How to show that there is no relationship I have some data which I am using to show that there is no relationship between two variables. (Or only a weak one.) In a previous writeup, I included the scatterplot showing no visible relationship, as well as the Pearson's and Spearman's correlation coefficients, which were both low. One of the reviewers commented that the statistics in the paper were weak and we 'only showed some correlations'. Is there any better way to show that there is little/no relationship between these variables? I have transformed the data using every reasonable transformation (log, square root, exponentiation), and even averaged the values for each datapoint, though it seems to me that that is falling prey to the ecological fallacy. Nothing. Not even a hint of a pattern anywhere. 
Obviously, I can't show everything I tried. I want to show that there is no (or at least little) relationship, because common wisdom is that there should be a strong one. The fact that there is not a strong relationship is a surprising result.

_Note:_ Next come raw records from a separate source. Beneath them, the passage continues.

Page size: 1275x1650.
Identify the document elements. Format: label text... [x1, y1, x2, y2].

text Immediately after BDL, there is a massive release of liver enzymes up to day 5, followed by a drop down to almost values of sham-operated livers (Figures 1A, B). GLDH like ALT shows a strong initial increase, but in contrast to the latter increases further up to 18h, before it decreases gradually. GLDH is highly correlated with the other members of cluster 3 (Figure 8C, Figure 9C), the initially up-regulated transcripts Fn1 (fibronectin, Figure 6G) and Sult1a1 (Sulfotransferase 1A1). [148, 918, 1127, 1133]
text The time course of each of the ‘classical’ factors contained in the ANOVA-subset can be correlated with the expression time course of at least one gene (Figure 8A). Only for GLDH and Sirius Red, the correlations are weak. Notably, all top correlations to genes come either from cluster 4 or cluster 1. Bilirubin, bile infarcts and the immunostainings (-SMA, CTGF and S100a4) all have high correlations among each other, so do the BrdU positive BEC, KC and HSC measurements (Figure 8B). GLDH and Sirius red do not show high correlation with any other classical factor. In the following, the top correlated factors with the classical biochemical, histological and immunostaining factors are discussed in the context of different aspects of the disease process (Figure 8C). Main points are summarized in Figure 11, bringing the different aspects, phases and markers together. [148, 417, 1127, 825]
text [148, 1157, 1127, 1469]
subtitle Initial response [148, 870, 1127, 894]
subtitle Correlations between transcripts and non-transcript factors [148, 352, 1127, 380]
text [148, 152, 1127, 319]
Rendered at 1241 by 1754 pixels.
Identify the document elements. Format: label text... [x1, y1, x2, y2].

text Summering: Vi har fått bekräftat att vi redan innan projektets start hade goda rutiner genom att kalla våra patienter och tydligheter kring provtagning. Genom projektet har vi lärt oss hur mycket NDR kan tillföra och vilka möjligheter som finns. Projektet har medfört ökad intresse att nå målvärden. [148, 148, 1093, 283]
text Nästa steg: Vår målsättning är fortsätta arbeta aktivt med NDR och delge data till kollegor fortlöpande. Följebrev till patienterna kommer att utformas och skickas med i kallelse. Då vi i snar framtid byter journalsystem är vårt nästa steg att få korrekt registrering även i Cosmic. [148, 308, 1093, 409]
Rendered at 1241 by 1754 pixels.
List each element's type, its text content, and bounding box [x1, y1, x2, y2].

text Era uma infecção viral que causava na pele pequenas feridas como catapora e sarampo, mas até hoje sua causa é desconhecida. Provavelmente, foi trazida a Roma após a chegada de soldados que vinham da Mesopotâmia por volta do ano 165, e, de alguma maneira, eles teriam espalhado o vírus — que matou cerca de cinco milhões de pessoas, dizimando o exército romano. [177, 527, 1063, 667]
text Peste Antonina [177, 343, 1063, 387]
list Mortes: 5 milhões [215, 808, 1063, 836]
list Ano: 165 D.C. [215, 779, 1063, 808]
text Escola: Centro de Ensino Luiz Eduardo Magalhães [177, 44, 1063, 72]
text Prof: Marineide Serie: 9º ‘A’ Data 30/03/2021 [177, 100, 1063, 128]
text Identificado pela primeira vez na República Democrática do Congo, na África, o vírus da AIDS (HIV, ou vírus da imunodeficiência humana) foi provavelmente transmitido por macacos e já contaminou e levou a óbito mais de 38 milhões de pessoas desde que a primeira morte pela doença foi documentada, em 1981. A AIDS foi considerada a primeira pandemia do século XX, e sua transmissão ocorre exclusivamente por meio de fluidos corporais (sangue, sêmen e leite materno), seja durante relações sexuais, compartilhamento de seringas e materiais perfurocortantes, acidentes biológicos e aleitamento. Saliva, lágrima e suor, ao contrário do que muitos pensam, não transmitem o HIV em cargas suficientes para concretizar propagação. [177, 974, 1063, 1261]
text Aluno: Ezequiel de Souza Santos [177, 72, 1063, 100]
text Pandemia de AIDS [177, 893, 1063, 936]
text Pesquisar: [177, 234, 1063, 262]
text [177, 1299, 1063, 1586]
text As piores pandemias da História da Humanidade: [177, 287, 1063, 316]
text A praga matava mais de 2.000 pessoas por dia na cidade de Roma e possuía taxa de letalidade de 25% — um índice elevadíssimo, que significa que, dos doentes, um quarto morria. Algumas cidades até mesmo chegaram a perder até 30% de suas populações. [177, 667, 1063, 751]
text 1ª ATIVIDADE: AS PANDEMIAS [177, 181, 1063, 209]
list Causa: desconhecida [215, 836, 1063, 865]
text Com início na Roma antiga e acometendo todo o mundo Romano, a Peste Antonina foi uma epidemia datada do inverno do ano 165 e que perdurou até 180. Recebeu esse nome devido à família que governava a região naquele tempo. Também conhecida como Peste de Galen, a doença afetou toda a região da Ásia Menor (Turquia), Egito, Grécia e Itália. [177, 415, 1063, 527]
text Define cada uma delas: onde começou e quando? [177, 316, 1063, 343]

I know that you can't prove the null hypothesis, but I would like to show as much as possible that any other options are unlikely.
How do I convincingly show that there is no relationship between the variables? (Other than hypothesis-testing my correlations, which I am planning to do, but that doesn't show that there is no relationship.)
Note that both variables have heavy-tailed distributions - does that make a difference to the answer?
Below is a scatterplot of my data. 

 A: One approach is to start by determining what you consider to be little relationship (ideally this should be done before any look at the data, possibly having an expert in the field who has not seen your data or summaries help her will make this more objective).  For example you might consider any correlations between -0.1 and 0.1 to be "little" or meaningless, or some other boundaries.  This region is sometimes called the equivalence region.  Now compute a confidence interval on your correlation, if the CI falls completely inside your equivalence or little importance region, then that is strong evidence that if there is a relationship, it is not worth getting excited about or worrying about.  If part of the confidence interval extends past your bounds then that implies that there is a chance that the true relationship could be in the interesting region and you need more study/data to narrow the interval.
If you (or the reviewers) are concerned that there may be some transformations of the variables that show more of a relationship, then you could first run the ACE (Alternating Conditional Expectations) algorithm on the data.  This tries to find the transformations that give the highest correlation between variables.  If ACE cannot find a transformation (or pair of transformations) with a high correlation then there likely are not any reasonably smooth transformations that would.
Edit:
Additionally you may want to consider this paper:

 Buja, A., Cook, D. Hofmann, H., Lawrence, M. Lee, E.-K., Swayne,
 D.F and Wickham, H. (2009) Statistical Inference for exploratory
 data analysis and model diagnostics Phil. Trans. R. Soc. A 2009
 367, 4361-4383 doi: 10.1098/rsta.2009.0120


Including some of the suggested plots where you have permuted to guarantee no real relationship as a comparison may be convincing to the reviewers/audience that your date is consistent with no (or little) relationship.
A: If you have enough data, an alternative way would be to estimate the empirical joint distribution, and pit it against the product of the marginal distributions. Here too the null hypothesis would be $f_{XY}(x,y) = f_X(x)f_Y(y)$  (i.e. independence), and you will try to disprove it.  
This CV post How to compare joint distribution to product of marginal distributions?
elaborates, and the various comments there provide also references you can look up.